To do: Begin the copy at the line containing "Для домашних животных" in the data below and end it at the line containing "Die Pandemie hat", keeping each line exact and leaving out pictures.

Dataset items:

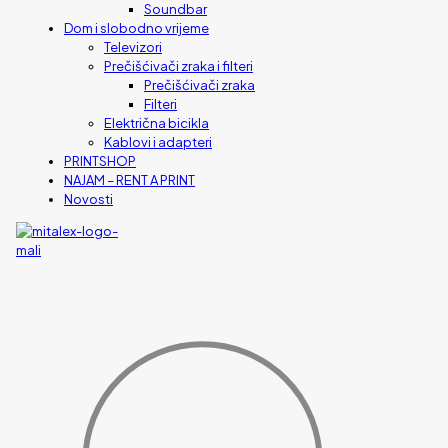
Soundbar
Dom i slobodno vrijeme
Televizori
Prečišćivači zraka i filteri
Prečišćivači zraka
Filteri
Električna bicikla
Kablovi i adapteri
PRINTSHOP
NAJAM – RENT A PRINT
Novosti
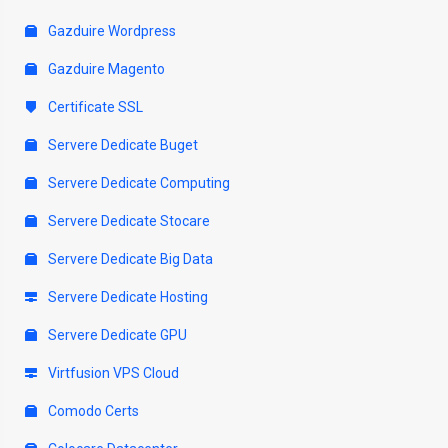
Gazduire Wordpress
Gazduire Magento
Certificate SSL
Servere Dedicate Buget
Servere Dedicate Computing
Servere Dedicate Stocare
Servere Dedicate Big Data
Servere Dedicate Hosting
Servere Dedicate GPU
Virtfusion VPS Cloud
Comodo Certs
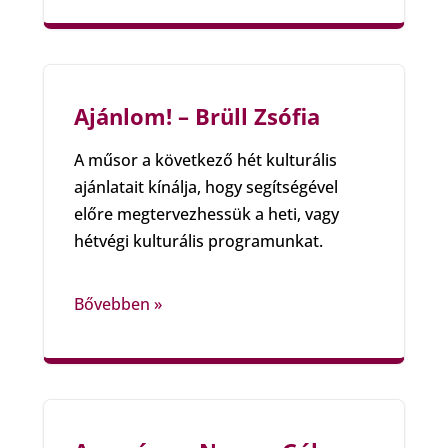
Ajánlom! – Brüll Zsófia
A műsor a következő hét kulturális
ajánlatait kínálja, hogy segítségével
előre megtervezhessük a heti, vagy
hétvégi kulturális programunkat.
Bővebben »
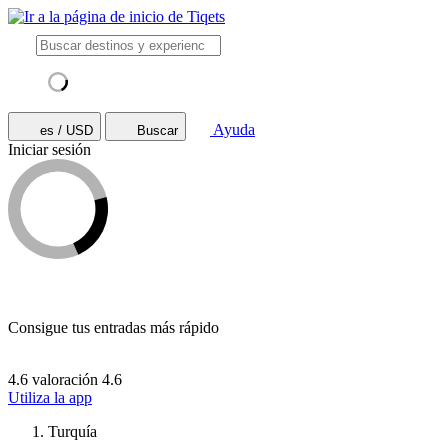
Ayuda
es / USD
Buscar
Iniciar sesión
Consigue tus entradas más rápido
4.6 valoración
4.6
Utiliza la app
Turquía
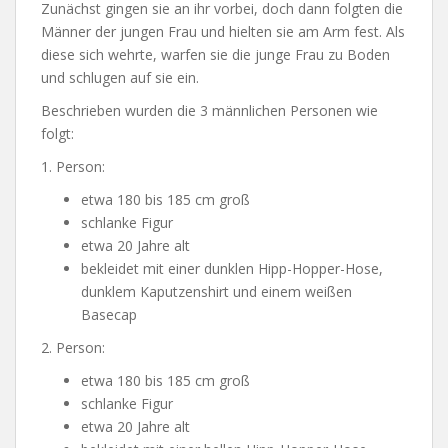
Zunächst gingen sie an ihr vorbei, doch dann folgten die
Männer der jungen Frau und hielten sie am Arm fest. Als
diese sich wehrte, warfen sie die junge Frau zu Boden
und schlugen auf sie ein.
Beschrieben wurden die 3 männlichen Personen wie
folgt:
1. Person:
etwa 180 bis 185 cm groß
schlanke Figur
etwa 20 Jahre alt
bekleidet mit einer dunklen Hipp-Hopper-Hose,
dunklem Kaputzenshirt und einem weißen
Basecap
2. Person:
etwa 180 bis 185 cm groß
schlanke Figur
etwa 20 Jahre alt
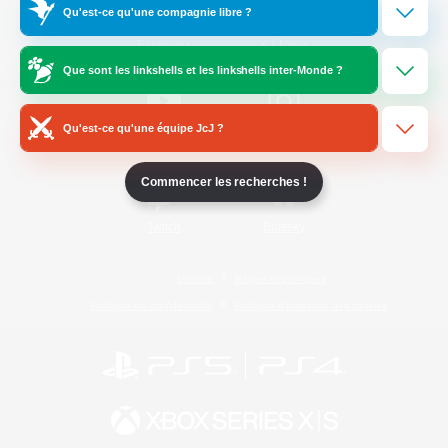
Qu'est-ce qu'une compagnie libre ?
/
Facebook
X
News
Que sont les linkshells et les linkshells inter-Monde ?
Qu'est-ce qu'une équipe JcJ ?
YouTube
Instagram
Commencer les recherches !
Twitch
Bluesky
Licence
Règles et politiques
Politique de confidentialité
Politique d'utilisation des cookies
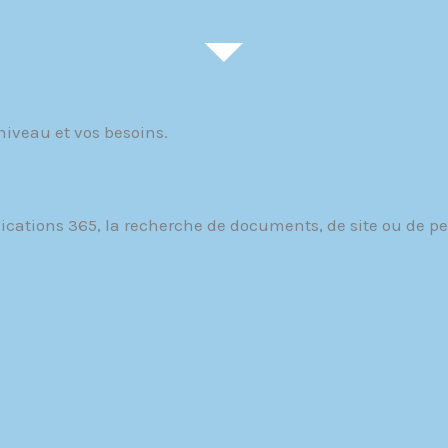
iveau et vos besoins.
cations 365, la recherche de documents, de site ou de pe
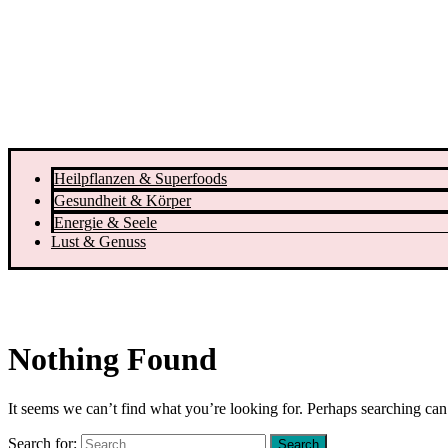
Heilpflanzen & Superfoods
Gesundheit & Körper
Energie & Seele
Lust & Genuss
Nothing Found
It seems we can’t find what you’re looking for. Perhaps searching can
Search for:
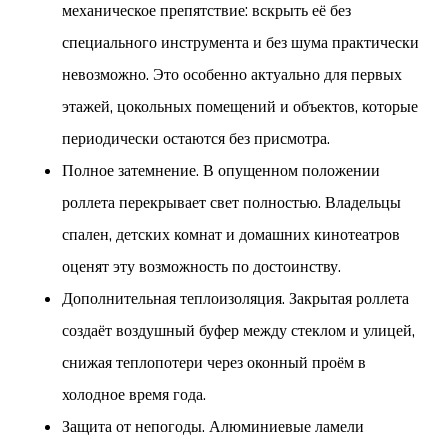
механическое препятствие: вскрыть её без
специального инструмента и без шума практически
невозможно. Это особенно актуально для первых
этажей, цокольных помещений и объектов, которые
периодически остаются без присмотра.
Полное затемнение. В опущенном положении
роллета перекрывает свет полностью. Владельцы
спален, детских комнат и домашних кинотеатров
оценят эту возможность по достоинству.
Дополнительная теплоизоляция. Закрытая роллета
создаёт воздушный буфер между стеклом и улицей,
снижая теплопотери через оконный проём в
холодное время года.
Защита от непогоды. Алюминиевые ламели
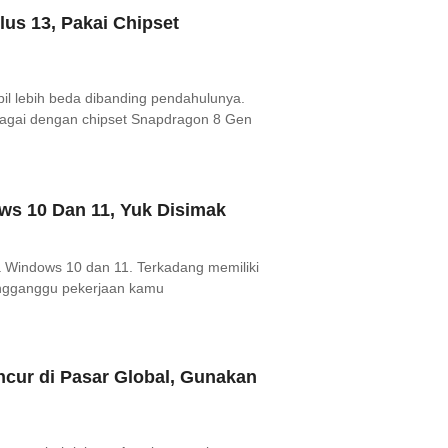
lus 13, Pakai Chipset
il lebih beda dibanding pendahulunya.
enagai dengan chipset Snapdragon 8 Gen
ws 10 Dan 11, Yuk Disimak
a Windows 10 dan 11. Terkadang memiliki
engganggu pekerjaan kamu
cur di Pasar Global, Gunakan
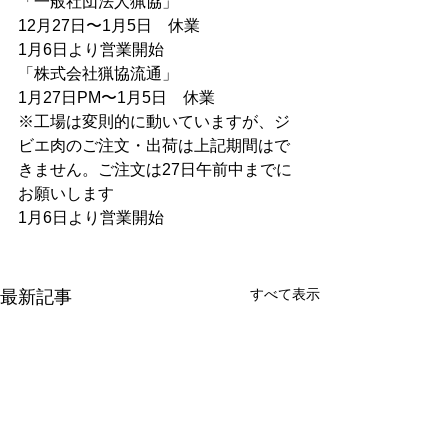
「一般社団法人猟協」
12月27日〜1月5日　休業
1月6日より営業開始
「株式会社猟協流通」
1月27日PM〜1月5日　休業
※工場は変則的に動いていますが、ジ
ビエ肉のご注文・出荷は上記期間はで
きません。ご注文は27日午前中までに
お願いします
1月6日より営業開始
すべて表示
最新記事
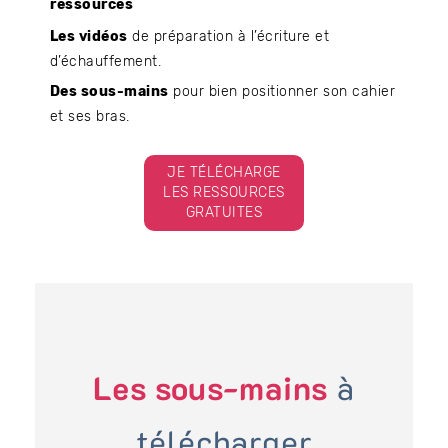
ressources
Les vidéos
de préparation à l’écriture et
d’échauffement.
Des sous-mains
pour bien positionner son cahier
et ses bras.
JE TÉLÉCHARGE
LES RESSOURCES
GRATUITES
Les sous-mains
à
télécharger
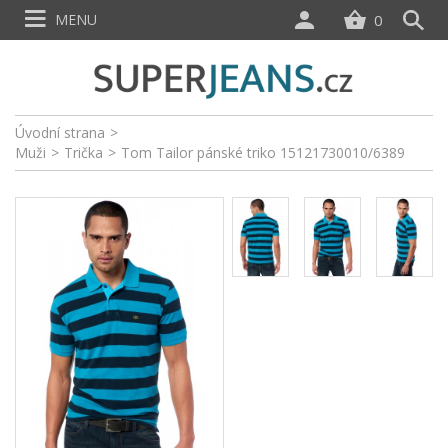
MENU
0
Úvodní strana
>
Muži
>
Trička
>
Tom Tailor pánské triko 15121730010/6389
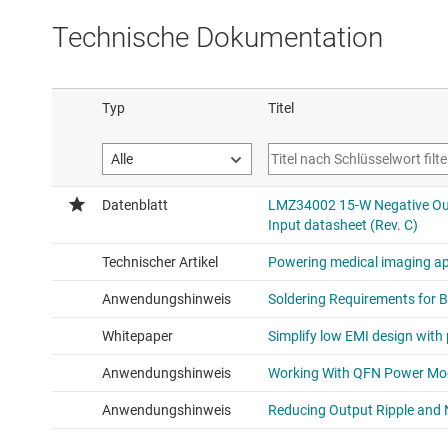
Technische Dokumentation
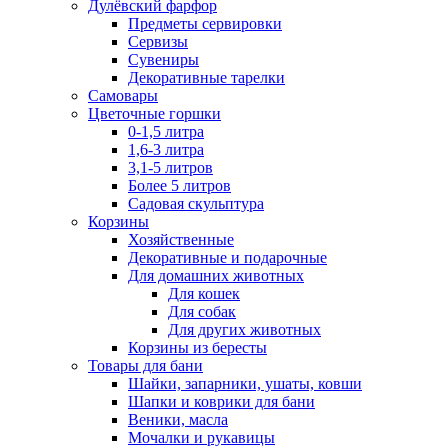
Дулёвский фарфор
Предметы сервировки
Сервизы
Сувениры
Декоративные тарелки
Самовары
Цветочные горшки
0-1,5 литра
1,6-3 литра
3,1-5 литров
Более 5 литров
Садовая скульптура
Корзины
Хозяйственные
Декоративные и подарочные
Для домашних животных
Для кошек
Для собак
Для других животных
Корзины из бересты
Товары для бани
Шайки, запарники, ушаты, ковши
Шапки и коврики для бани
Веники, масла
Мочалки и рукавицы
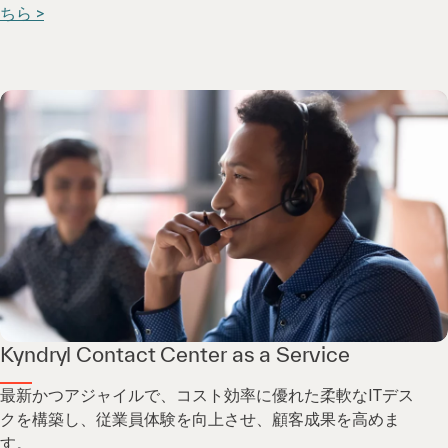
ちら >
Kyndryl Contact Center as a Service
最新かつアジャイルで、コスト効率に優れた柔軟なITデス
クを構築し、従業員体験を向上させ、顧客成果を高めま
す。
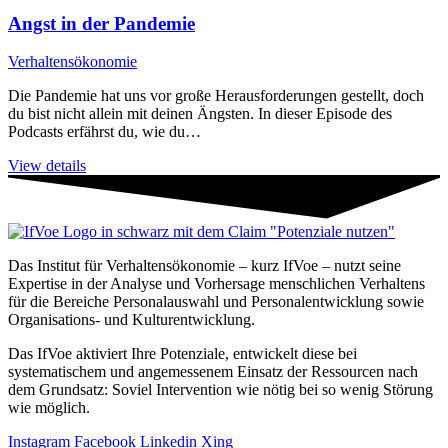
Angst in der Pandemie
Verhaltensökonomie
Die Pandemie hat uns vor große Herausforderungen gestellt, doch
du bist nicht allein mit deinen Ängsten. In dieser Episode des
Podcasts erfährst du, wie du…
View details
Das Institut für Verhaltensökonomie – kurz IfVoe – nutzt seine
Expertise in der Analyse und Vorhersage menschlichen Verhaltens
für die Bereiche Personal­auswahl und Personal­entwicklung sowie
Organisations- und Kultur­entwicklung.
Das IfVoe aktiviert Ihre Potenziale, entwickelt diese bei
systematischem und angemessenem Einsatz der Ressourcen nach
dem Grundsatz: Soviel Intervention wie nötig bei so wenig Störung
wie möglich.
Instagram
Facebook
Linkedin
Xing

Answer to this task:
Для домашних животных
Для кошек
Для собак
Для других животных
Корзины из бересты
Товары для бани
Шайки, запарники, ушаты, ковши
Шапки и коврики для бани
Веники, масла
Мочалки и рукавицы
ちら >
Kyndryl Contact Center as a Service
最新かつアジャイルで、コスト効率に優れた柔軟なITデス
クを構築し、従業員体験を向上させ、顧客成果を高めま
す。
Angst in der Pandemie
Verhaltensökonomie
Die Pandemie hat uns vor große Herausforderungen gestellt, doch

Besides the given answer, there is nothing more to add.